All of which means that I actually have a little bit of sympathy for Judge Olu Stevens, here; this is so absolutely typical of the kind of situation that Democratic-controlled political jurisdictions can get themselves into.  It’s not in fact Judge Stevens’ job to get a representative jury pool. Instead, it’s the job of the Mayor’s office, since they’re apparently in charge of Jefferson County now. But the Democrats don’t want to do that particular job, and that casual indifference then goes and propagates down the chain until we have a judge who now feels it’s necessary to do the judicial equivalent of smack the mechanism with a lug wrench in order to get it to work again.

Don’t get me wrong, here. I fully agree that the jury process should be color-blind. But we live in a fallen world;  besides, you can make the argument that Democrats in Jefferson County are taking advantage of regular folks’ support for egalitarianism and impartiality to get away with discouraging civic activity among minorities. It’s certainly the charge that would be made if Jefferson County was a Republican stronghold! …Then again, if it was a Republican stronghold it’d probably have a much higher minority jury participation rate. Because my party actually, you know, knows how to run things properly (at least on the state and local level).

Moe Lane (crosspost)

3 thoughts on “Louisville Democratic leadership doesn’t care if black people serve on juries.”

  1. Funny this should come up. About 15 years ago I clerked for a judge on the Wayne County (Michigan) Circuit Court, Criminal Division. There was a challenge to how the county was selecting for the veniere, and the County Clerk’s Office had people testify. It had been noticed that there were fewer people from Detroit showing up to the summonses than from the rest of the county – the summonses were based on drivers licenses. So the county decided to double the draw from Detroit as opposed to the rest of the county in order to get a demographically balanced jury pool.
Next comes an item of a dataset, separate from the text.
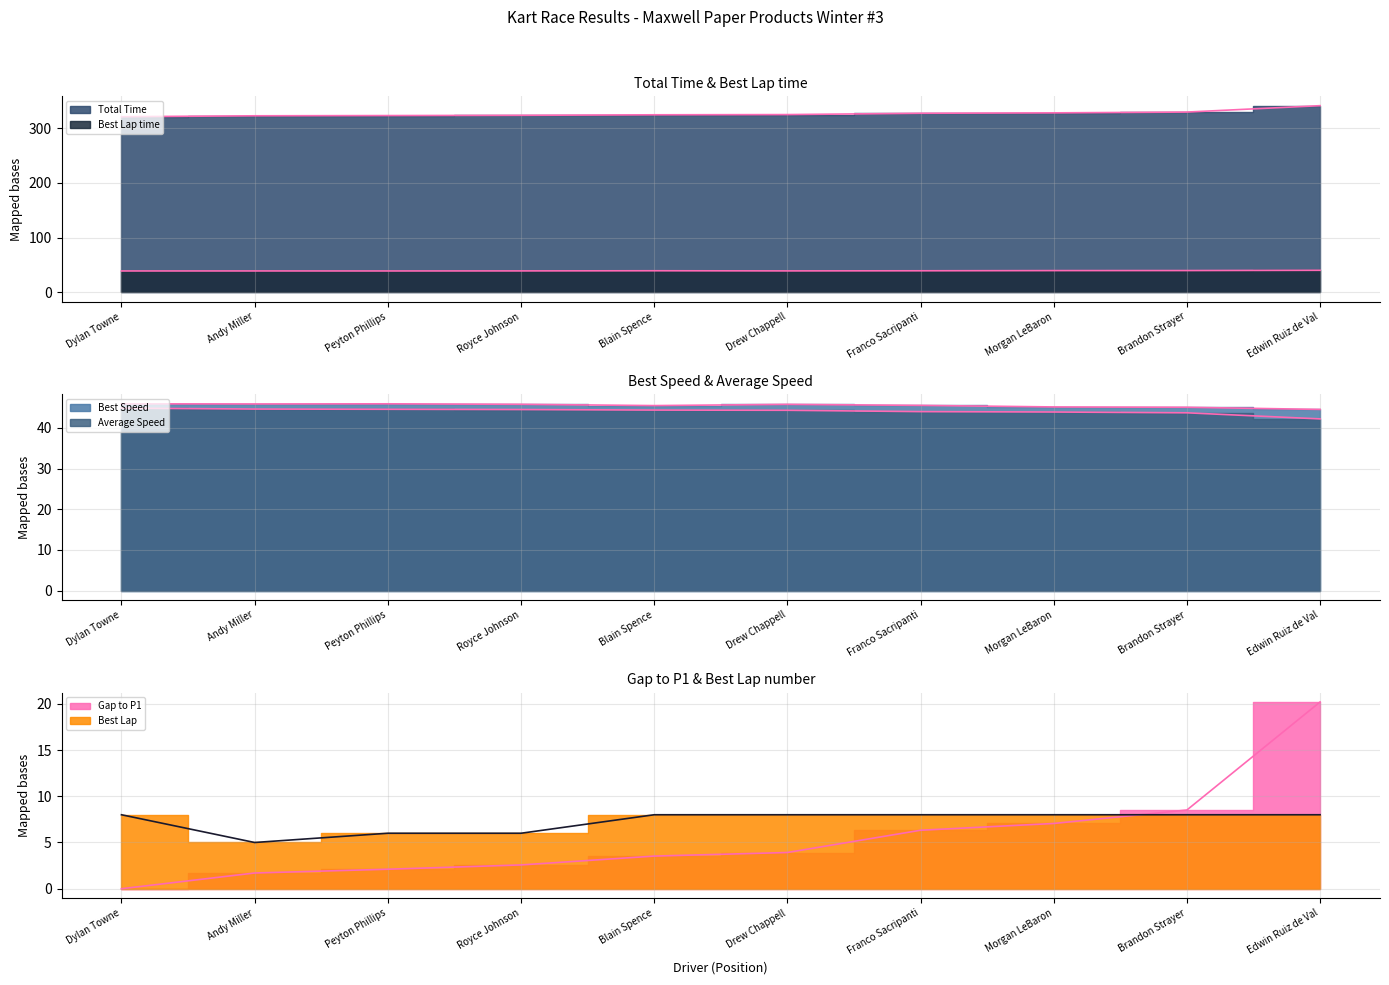

Between Peyton Phillips and Royce Johnson, which series saw the biggest shift?

Total Time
    So yes, these problems can be fixed if you actually want to DO something about them. (Speculation as to why this problem was there ran from the culture of Detroit, bad addresses due to people moving frequently, and so on.)

  2. Is ten percent compared to twenty statistically significant?
    If you pull marbles out of a vat that is evenly mixed with 20% one color, getting 10% or 30% doesn’t necessarily mean anything.
    There is math for calculating your odds of getting m marbles of one color when you pull n out. The fewer marbles you pull out each time, the fewer times you pull marbles out, the lower the chance that the marbles you pull out closely resemble the contents of the vat.
    How many people do they call out for Jury duty? What is the overall population? What is the statistical error of the census estimates? If you have these, you can calculate the range of variation one would normally expect.
    This can be critical to these sorts of news stories, and I’ve rarely seen it well covered.